抜粋文.
=====

だから私は種牡馬になれなかったこと自体にあまり驚きはないけれど、単に「ハービンジャーの後継は出なかったな…」という感傷に浸っていただけなのかもしれない。

ボス性の有無で見るとどうなのか

さて次に血の飽和やボス性という観点でこの3頭を見ていこう。確かに今の日本競馬にディープやダンチヒの血がたくさん存在することは間違いない。かつて中島氏が計算したように「いまサンデー系の占有率が○○%だよ」と誰かにいわれれば、よくぞここまで栄えたものだ、とのんきな感慨にも浸れる。

ただし今後も競馬の世界は、血の飽和=坂道を転げるような激しい廃退、というわけではないだろう。なぜならサラブレッドの血は元々閉じられた少数派の集まりであり、あちらを立てればこちらが立たずの典型的「箱庭」だからだ。

もちろん今後、サンデー系は緩やかな衰退をたどろう。しかしだからといって芝コースが明日から洋芝になるわけでもないし、日本で走る形はあと10年はサンデー系依存なのである。(だから衰退のスピードも一定とは言えるけれど)

かつて中島氏が提唱した「Northern Dancerの飽和現象」は、確かに日本からNorthern Dancer系のG1ウィナーを激減させた。しかしNorthern Dancer系の優駿自体がきれいさっぱり消えたわけではない。

それは「配合によるボス性の復活」があるからだ。

私は常々「中島氏はなぜそんなに日本競馬、生産界に悲観的だったんだろう」と感じている。中島氏が発すべきメッセージは「このままじゃ日本生産界はつぶれる」ではなく、「そんなにNorthern Dancerが好きなら、種馬にNorthern Dancer系しかいないなら、こうやって配合したらどうかな?」とアドバイスすることではなかったのかと。

デインヒル〜ダンシリ〜ハービンジャーの間柄を見ればすぐに感じるものがあったろうし、フランケル出現時なんて、いの一番に「あれは劣性期が生んだ歴史的名馬じゃ〜」と叫んでくれたに違いないのだ。

もとい、Northern Dancerの飽和度でいえば、欧州は日本の比ではない。まあ欧州に閉じこもっているだけならそれもよし、じゃあ世界の潮流に置かれているかといえば、この瞬間もどんどん怪物が生まれているわけで、飽和という視点だけではうまく欧州競馬を語れない気がする。

そこで考えるべきなのが「配合」なのである。ハービンジャーが日本でもある程度走った理由のひとつが、自身がデインヒル系(=Northern Dancerのゼロ系)であること、またそのデインヒルから見ても連続のミニマム活性種付けでデインヒルの影響すら薄くて消滅すること、ここまで徹底した「ネアルコ消し」により、奇跡的な見かけ上のNorthern Dancer系(じゃないけど)復活劇に関与したと思う。デインヒル=Danzigのゼロ活性、が偉すぎるとも言えるね。

怪物フランケルからようやく生まれた2頭の怪物も「Galileoからの連続のミニマム活性種付け」で十分にサドラーズウェルズを薄めた結果であることは、以前にも語ったとおりだ。(したがって2頭はフランケルの後継ではないし、余談だがフランケルの形はきっと将来的には途絶えていくだろうと思う)

=====

データ.
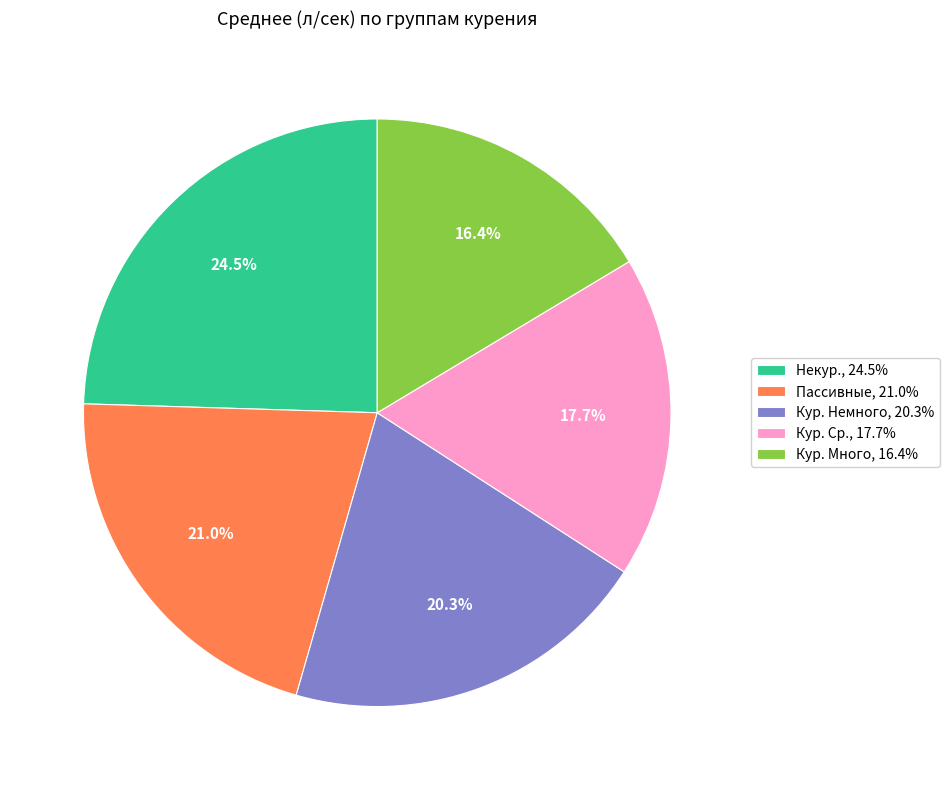

Count the number of slices in the pie.

5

=====

課題 A. 競馬の血統を論じた抜粋文によると、日本で走る形はあと何年サンデー系依存だとされているか。
課題 B. 競馬の血統を論じた抜粋文の続きを、最後の文の後から書いてください。

回答 A. あと10年。

回答 B.
だから血の飽和による衰退は間違いないけれど、ある程度数を減らすとまた他方が飽和するのがサラブレッドの常だ。ディープインパクトの後継でお腹いっぱいに見えながら、実はディープの真の後継者から生じる産駒の数は十分少なかったりするので、今度の動画で紹介した真のディープ後継は「将来、数が減ったときに残るディープ系」という考え方でもいいと思う。

ただし本当の意味でボス性があったかは怪しい

もうひとつ、私なりに「ボス性」を違う視点から考えると、「春季=日本の繁殖期にG1を勝てる血か」というポイントも挙げたい。

昨年の春季G1勝ち馬にNorthern Dancer系産駒はシュネルマイスターただ1頭だけ。そのシュネルも形は父Kingmanを継いでいないから、真の後継ではない「アダイヤー、ハリケーンレーン型」である。

ここで主なハービンジャー産駒のG1、重賞勝ち鞍を見ると、

ディアドラ 秋華賞 ナッソーS
ブラストワンピース 有馬記念(AJCC、札幌記念、新潟記念、毎日杯)
ペルシアンナイト マイルCS(アーリントンC)

つまり産駒たちは、春のクラシックシーズンに全然勝っていないのである。(トライアル除き)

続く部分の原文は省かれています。